▸ **What you need to do**: Read through the lines below for the string "major" and copy each one that has it.
----------
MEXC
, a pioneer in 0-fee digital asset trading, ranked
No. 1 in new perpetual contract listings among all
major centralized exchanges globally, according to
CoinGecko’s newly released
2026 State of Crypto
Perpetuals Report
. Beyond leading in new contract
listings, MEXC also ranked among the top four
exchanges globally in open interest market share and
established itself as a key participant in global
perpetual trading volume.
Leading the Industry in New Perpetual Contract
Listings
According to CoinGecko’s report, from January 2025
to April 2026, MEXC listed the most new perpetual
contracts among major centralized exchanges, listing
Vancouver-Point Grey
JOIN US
----------
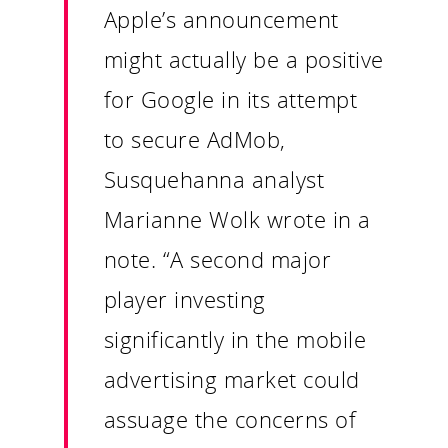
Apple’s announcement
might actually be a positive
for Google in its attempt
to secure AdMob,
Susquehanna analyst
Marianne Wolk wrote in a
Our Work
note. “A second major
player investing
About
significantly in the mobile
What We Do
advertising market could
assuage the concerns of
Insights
----------
▸ **Exercise result**:
major centralized exchanges globally, according to
contracts among major centralized exchanges, listing
note. “A second major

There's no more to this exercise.